Event Calendars in Rails
Build your own calendar with reoccurring events using ri_cal
First, a little context
The `RFC 2445` (iCalendar) spec has become a pseudo standard for internet scheduling. Google Calendars, Microsoft Outlook, and Apples iCal software all support rendering iCalendar feeds. RiCal is Rubys latest (and most complete) implementation for both creating and parsing the format.
So, why am I suddenly so interested in calendars? I've been doing a lot of freelance work lately for an Ottawa based company named Deja Technologies, and so happens, one of their clients needed a corporate calendaring system for their employees that could be integrated into the intranet site that I was building.
Google Calendar Woes
I've developed a bad habit of blindly choosing Google as my default solution provider. Google Maps is fantastic, Docs is amazing, why should their Calendar be any different? I had a seemingly simple idea: generate an iCalendar feed, and render it in in an embedded Google Calendar. It worked perfectly, almost. My software generated the iCalendar feed, Google Calendar displayed it correctly, and it embedded into the page easily.
What was the deal breaker? Caching. At the time of posting, Google Calendar caches iCalendar feeds for anywhere between 3-6 hours. This is not manually refreshable. Such a limitation makes Google Calendars virtually useless as an embedded calendar solution. Google Calendar is still amazing, but it wasn't quite the solution I was hoping for.
Won't Somebody Please, Render My Feed?
Maybe I was looking in the wrong places, but their aren't embedded many iCalendar rendering services on the web (note to self)! I attempted to use InstantCal, and everything worked fine, for awhile.
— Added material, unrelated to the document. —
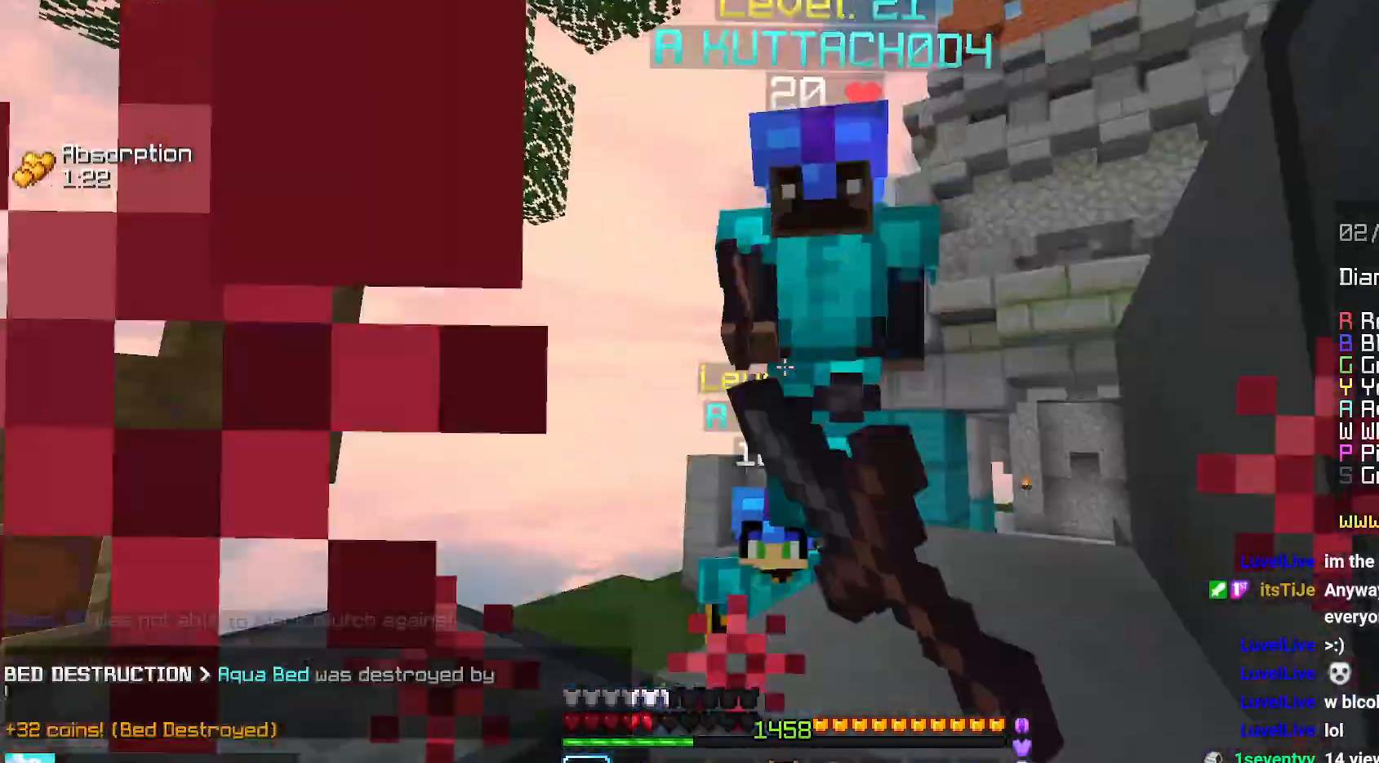
{"keys": ["up"], "mouse": ["left"], "events": [[134, "space", "up"], [134, "up", "up"], [184, "up", "down"], [200, "space", "down"], [484, "space", "up"]]}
Unfortunatly, they seem to have a bug in their feed parsing. It started doubling up reoccuring events after January 2010.
PHP iCalendar might have worked, but this was a Ruby project, and if I was going to start running my own calendar, I wanted a Ruby solution.
If You Want Something Done Right..
I decided that I had wasted enough time trying to find a solution. It would be much easier (and more fun) to just build one. I decided to use the ri_cal gem to parse my feed, and give me the events. Once I knew the events, drawing the calendar would be a piece of cake.
Install the require gems.
gem install ri_cal
Calendar & Calendar Event Models
class Calendar < ActiveRecord::Base
require 'ri_cal'
has_many :calendar_events
attr_accessor :ics
def to_ics(reload = false)
if !@ics || reload
icalendar = RiCal.Calendar do |c|
self.calendar_events.each { |calendar_event|
c.event do |e|
e.summary = calendar_event.title.to_s
e.description = calendar_event.description.to_s
if calendar_event.all_day || calendar_event.start.to_date > calendar_event.end.to_date
e.dtstart = calendar_event.start.to_date
e.dtend = calendar_event.start.advance(:days => 1).to_date
elsif calendar_event.all_day
e.dtstart = calendar_event.start.to_date
e.dtend = calendar_event.end.to_date
else
e.dtstart = calendar_event.start
e.dtend = calendar_event.end
end
e.location = calendar_event.location.to_s
if !calendar_event.frequency.to_s.empty? && CONFIG[:calendar]["frequency"].collect { |i| i[1] }.include?( calendar_event.frequency )
recurrence = []
recurrence << "FREQ=#{calendar_event.frequency}" if calendar_event.frequency
recurrence << "INTERVAL=#{calendar_event.interval}" if calendar_event.interval
recurrence << "UNTIL=#{ calendar_event.until.strftime('%Y%m%dT%H%M%SZ') }" if calendar_event.until
e.rrule = recurrence.join(";") if recurrence.length > 0
end
end
}
end
@ics = icalendar
end
@ics
end
def bounded_events(start_date, end_date)
events = self.to_ics.events.collect { |i|
i.occurrences(:starting => start_date, :before => end_date).collect { |j|
{ :summary => j.summary,
:description => j.description,
:location => j.location,
:start => j.dtstart,
:end => j.dtend }
}
}
events.reject { |i| i.empty? }.flatten
end
def bounded_events_by_date(start_date,end_date)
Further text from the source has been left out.